EMPAT PULUH DELAPAN

1.2K 64 2
                                    


Ruangan itu mendadak hening. Berjuta kata direka dalam benak dan kepala semua yang hadir disana.

Perempuan bercadar tertunduk dengan isak yang tertahan. Naura lelap dalam dekapan Yudistira. Yudis enggan melepaskan atau menidurkan si cantik.

Ayu mendekap kaki Naura. Mengelus lembut dengan penuh kasih sayang. Tamu itu kian merana melihat perhatian dan kasih sayang keluarga itu pada Naura. Sedih bercampur bahagia.

"Maaf, Dek, siapa adek ini? Apa maksud kedatangan ke sini?" tanya Om Wijaya.

Perempuan itu menarik napas panjang. Mengatur napas yang sedikit tersengal. Tampak dada agak turun naik karena sesak. Mencoba memperbaiki posisi duduknya.

Lama semua menunggu. Dengan seribu satu pertanyaan.

"Mohon maaf jika kedatangan saya menggangu ketenangan kalian. Saya ...."

Ucapnya tertahan tangisan. Semua sabar menunggu.

"Ya, siapa anda? Mengapa bisa bersama Naura tadi di gerbang komplek. Bisa jelaskan semua pada kami!" tanya Om wijaya

Perempuan itu menunduk dalam. Tangannya perlahan membuka cadar yang menutupi wajah.

"Risma!?"

Yudis dan Ayu kompak menyebut nama.

"Maaf, saya datang lagi. Menggangu lagi," ucapnya terisak.

Yudis dan Ayu tak mengenali Risma. Tubuh kurus dengan napas yang tak normal. Wajahnya pucat dan tak bercahaya. Seperti menderita. Padahal Risma dulu begitu cantik dan berwajah segar.

Jantung Yudis  berdegup kencang. Bayangan kejadian malam itu datang. Apakah mungkin ....?

Ayu mulai menelisik wajah Naura. Cantik mirip Risma. Hidung dan bibir mirip Yudistira. Deg! Hatinya bagai di cabik rasanya. Mungkinkah Naura?

"Maaf, saya tidak bermaksud menggangu ketenangan kalian. Saya datang karena terpaksa. Maaf ... "

Semua makin bingung dengan ucapan Risma. Degup jantung Ayu dan Yudis kian bertalu. Mulai menebak tujuan kedatangan Risma dengan debaran.

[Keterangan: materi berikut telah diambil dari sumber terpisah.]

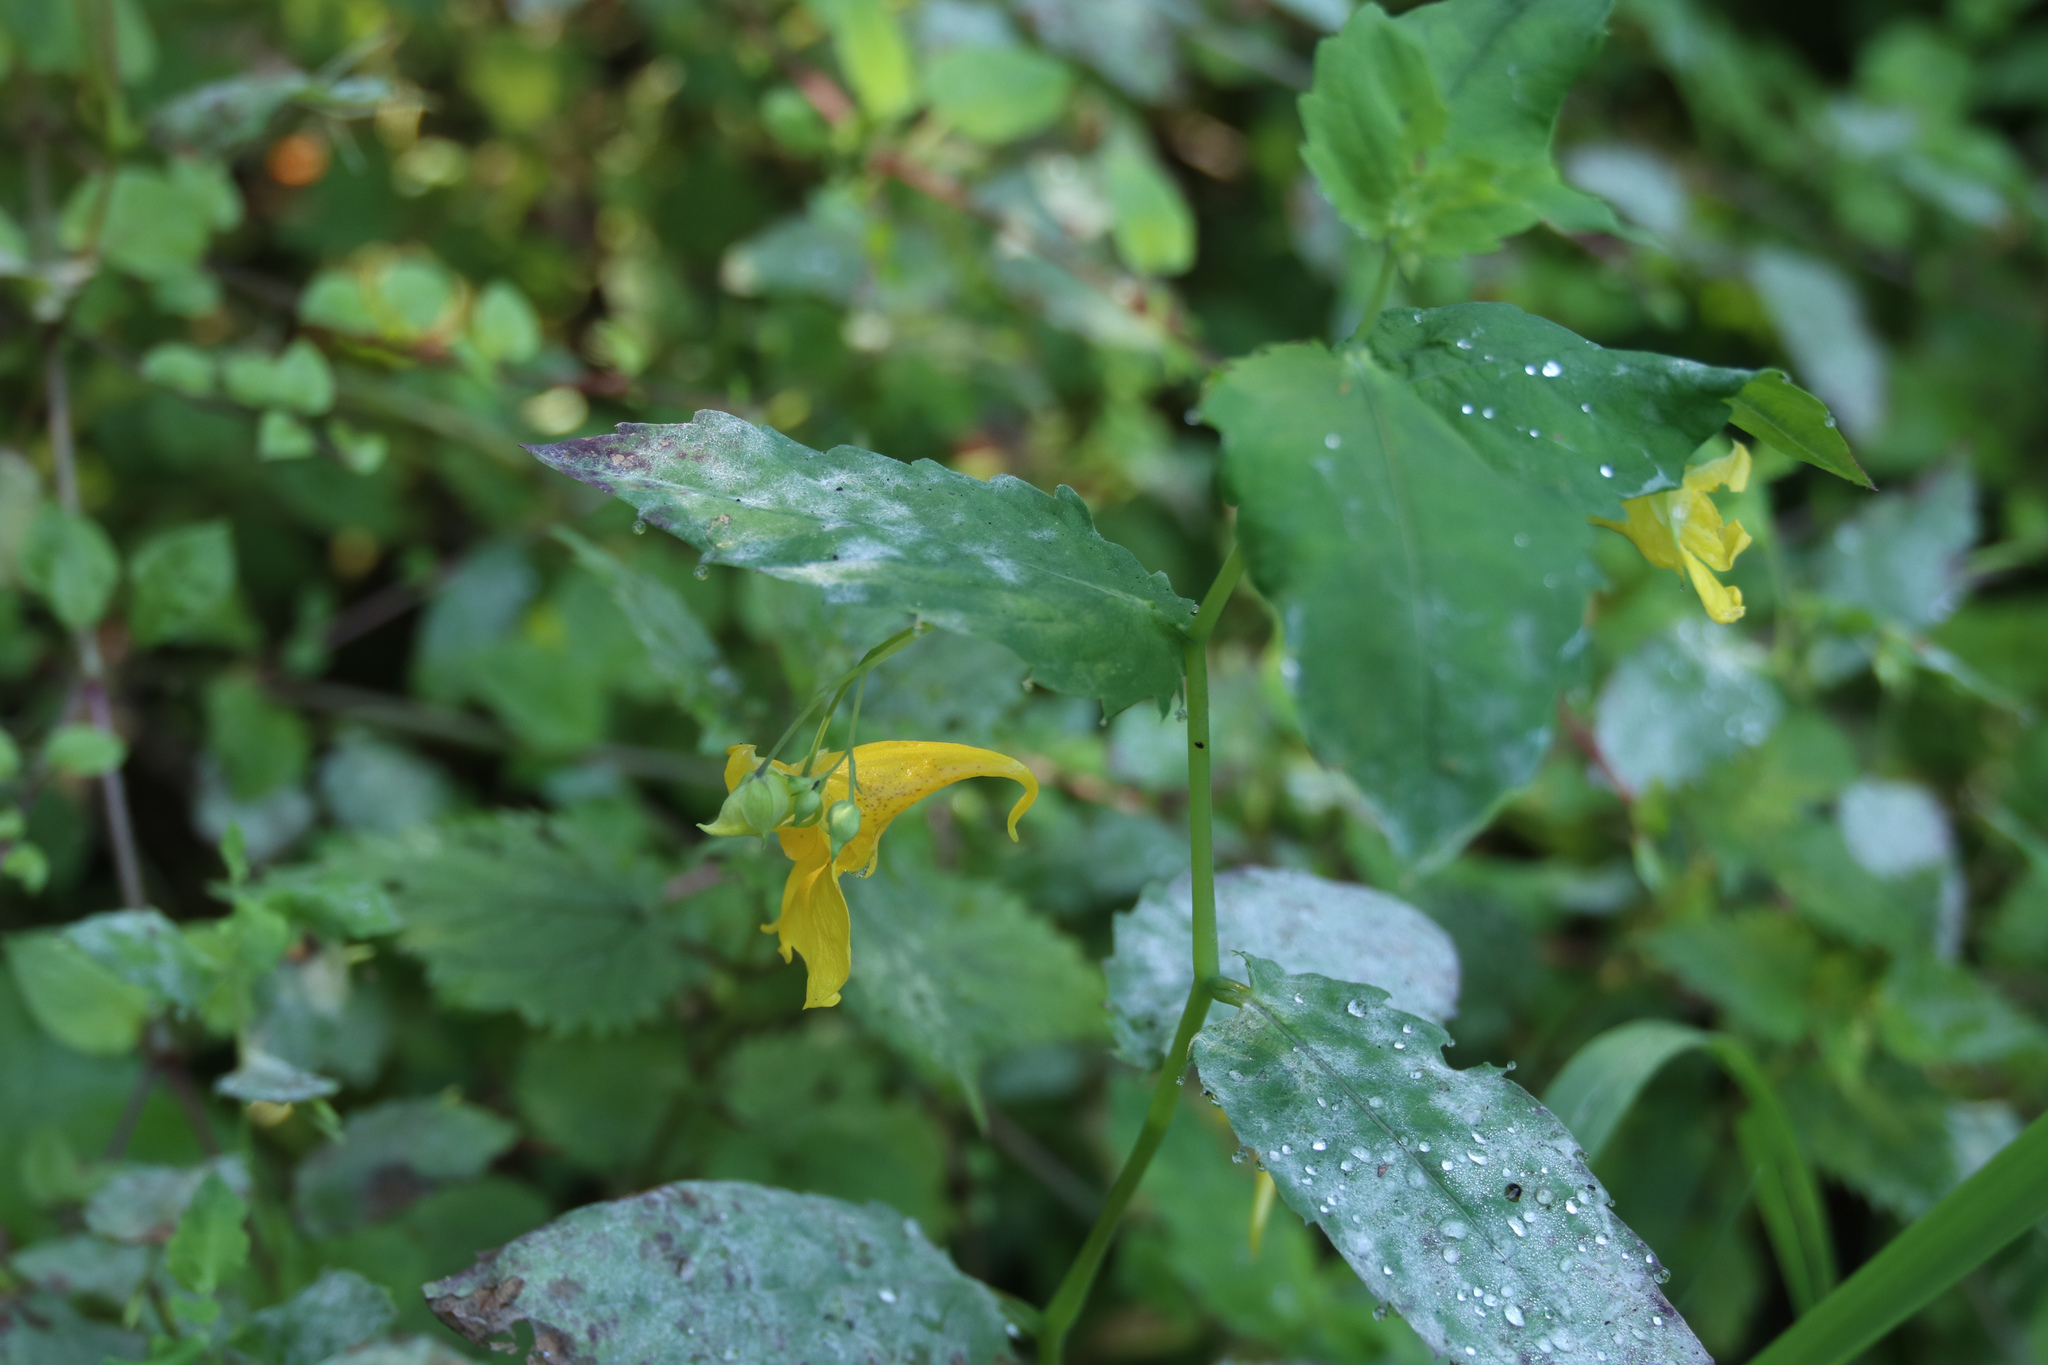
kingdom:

"Saya ingin memberikan Naura pada kalian. Saya meminjam Naura seharian. Malam ini dikembalikan."

"Naura itu anakmu?" Om Wijaya kian penasaran.

Risma mengangguk.

"Naura adalah anak saya dan juga ...."

"Yudistira Hadi Wijaya," sambung Ayu memotong ucapan Risma.

Om Wijaya terkejut bukan kepalang. Lututnya mendadak lemas. Beruntung tidak koleps.

Bagaimana mungkin anak kesayangan akan berbuat durjana? Sebandel apapun Yudis tak pernah melecehkan perempuan. Terlebih ia tahu betapa Yudis mencintai Ayu. Takan mungkin berpaling dan menghianati.

Risma dengan suara serak dan parau menceritakan semua yang terjadi tanpa ada yang disembunyikan.

Om Wijaya terhenyak. Mengapa Anak menantu menyimpan rahasia sebesar ini darinya. Menutup rapi tanpa pernah terendus. Tak dinyana rahasia itu terbongkar juga.

"Jadi Naura itu cucuku? Darah daging Yudis?"

"Ya, pah. Maaf kami merahasiakan kejadian itu. Kami menutup aib itu rapat karena tak ingin melukai Papa. Tak di sangka akan terlahir Naura dari kisah tak sengaja itu," jawab Yudis menunduk.

Om Wijaya tak bisa berkata apa-apa. Tak ada yang bisa disalahkan atas peristiwa malam itu. Yudis tak tahu jika itu bukan Ayu. Risma juga dalam pengaruh alkohol. Semua terjadi tanpa disengaja.